**What to work on:** Here the job is to restate every entry word for word.

**Supplied data:**

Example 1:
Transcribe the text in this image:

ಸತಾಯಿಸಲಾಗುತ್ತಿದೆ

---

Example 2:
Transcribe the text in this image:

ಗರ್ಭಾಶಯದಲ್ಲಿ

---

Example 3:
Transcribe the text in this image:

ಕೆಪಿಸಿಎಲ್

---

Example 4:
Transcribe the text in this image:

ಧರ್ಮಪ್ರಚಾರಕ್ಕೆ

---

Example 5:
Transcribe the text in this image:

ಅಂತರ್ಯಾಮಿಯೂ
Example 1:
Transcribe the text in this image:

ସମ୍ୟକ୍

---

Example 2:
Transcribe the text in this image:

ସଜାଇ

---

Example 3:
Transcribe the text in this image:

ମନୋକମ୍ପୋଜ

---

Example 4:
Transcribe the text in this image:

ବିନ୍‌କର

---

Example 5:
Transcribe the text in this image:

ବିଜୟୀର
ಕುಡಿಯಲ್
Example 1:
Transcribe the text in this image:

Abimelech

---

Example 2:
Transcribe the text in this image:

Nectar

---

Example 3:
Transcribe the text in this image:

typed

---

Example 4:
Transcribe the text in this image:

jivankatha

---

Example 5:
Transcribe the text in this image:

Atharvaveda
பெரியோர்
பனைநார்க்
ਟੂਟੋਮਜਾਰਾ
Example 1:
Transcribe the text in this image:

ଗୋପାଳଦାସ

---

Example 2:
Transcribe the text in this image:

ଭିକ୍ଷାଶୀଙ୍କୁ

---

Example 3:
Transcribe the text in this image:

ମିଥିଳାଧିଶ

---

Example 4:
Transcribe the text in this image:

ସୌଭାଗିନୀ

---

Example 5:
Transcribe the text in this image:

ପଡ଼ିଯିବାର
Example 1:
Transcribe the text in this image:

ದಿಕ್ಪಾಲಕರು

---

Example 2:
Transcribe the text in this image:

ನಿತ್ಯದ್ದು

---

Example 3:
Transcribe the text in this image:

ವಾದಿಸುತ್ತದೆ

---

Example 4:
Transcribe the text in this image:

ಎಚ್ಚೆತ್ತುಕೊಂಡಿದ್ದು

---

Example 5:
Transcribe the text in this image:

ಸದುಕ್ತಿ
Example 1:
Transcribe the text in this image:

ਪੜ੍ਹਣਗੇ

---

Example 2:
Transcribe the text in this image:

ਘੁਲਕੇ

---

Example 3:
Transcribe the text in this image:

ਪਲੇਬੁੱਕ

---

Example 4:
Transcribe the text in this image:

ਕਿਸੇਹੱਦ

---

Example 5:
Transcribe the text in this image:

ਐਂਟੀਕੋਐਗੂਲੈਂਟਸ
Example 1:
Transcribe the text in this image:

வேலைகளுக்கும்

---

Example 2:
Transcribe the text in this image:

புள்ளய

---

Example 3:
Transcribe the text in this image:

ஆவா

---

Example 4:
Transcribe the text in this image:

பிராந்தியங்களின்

**Answer to the exercise:**
Example 1:
Transcribe the text in this image:

ಸತಾಯಿಸಲಾಗುತ್ತಿದೆ

---

Example 2:
Transcribe the text in this image:

ಗರ್ಭಾಶಯದಲ್ಲಿ

---

Example 3:
Transcribe the text in this image:

ಕೆಪಿಸಿಎಲ್

---

Example 4:
Transcribe the text in this image:

ಧರ್ಮಪ್ರಚಾರಕ್ಕೆ

---

Example 5:
Transcribe the text in this image:

ಅಂತರ್ಯಾಮಿಯೂ
Example 1:
Transcribe the text in this image:

ସମ୍ୟକ୍

---

Example 2:
Transcribe the text in this image:

ସଜାଇ

---

Example 3:
Transcribe the text in this image:

ମନୋକମ୍ପୋଜ

---

Example 4:
Transcribe the text in this image:

ବିନ୍‌କର

---

Example 5:
Transcribe the text in this image:

ବିଜୟୀର
ಕುಡಿಯಲ್
Example 1:
Transcribe the text in this image:

Abimelech

---

Example 2:
Transcribe the text in this image:

Nectar

---

Example 3:
Transcribe the text in this image:

typed

---

Example 4:
Transcribe the text in this image:

jivankatha

---

Example 5:
Transcribe the text in this image:

Atharvaveda
பெரியோர்
பனைநார்க்
ਟੂਟੋਮਜਾਰਾ
Example 1:
Transcribe the text in this image:

ଗୋପାଳଦାସ

---

Example 2:
Transcribe the text in this image:

ଭିକ୍ଷାଶୀଙ୍କୁ

---

Example 3:
Transcribe the text in this image:

ମିଥିଳାଧିଶ

---

Example 4:
Transcribe the text in this image:

ସୌଭାଗିନୀ

---

Example 5:
Transcribe the text in this image:

ପଡ଼ିଯିବାର
Example 1:
Transcribe the text in this image:

ದಿಕ್ಪಾಲಕರು

---

Example 2:
Transcribe the text in this image:

ನಿತ್ಯದ್ದು

---

Example 3:
Transcribe the text in this image:

ವಾದಿಸುತ್ತದೆ

---

Example 4:
Transcribe the text in this image:

ಎಚ್ಚೆತ್ತುಕೊಂಡಿದ್ದು

---

Example 5:
Transcribe the text in this image:

ಸದುಕ್ತಿ
Example 1:
Transcribe the text in this image:

ਪੜ੍ਹਣਗੇ

---

Example 2:
Transcribe the text in this image:

ਘੁਲਕੇ

---

Example 3:
Transcribe the text in this image:

ਪਲੇਬੁੱਕ

---

Example 4:
Transcribe the text in this image:

ਕਿਸੇਹੱਦ

---

Example 5:
Transcribe the text in this image:

ਐਂਟੀਕੋਐਗੂਲੈਂਟਸ
Example 1:
Transcribe the text in this image:

வேலைகளுக்கும்

---

Example 2:
Transcribe the text in this image:

புள்ளய

---

Example 3:
Transcribe the text in this image:

ஆவா

---

Example 4:
Transcribe the text in this image:

பிராந்தியங்களின்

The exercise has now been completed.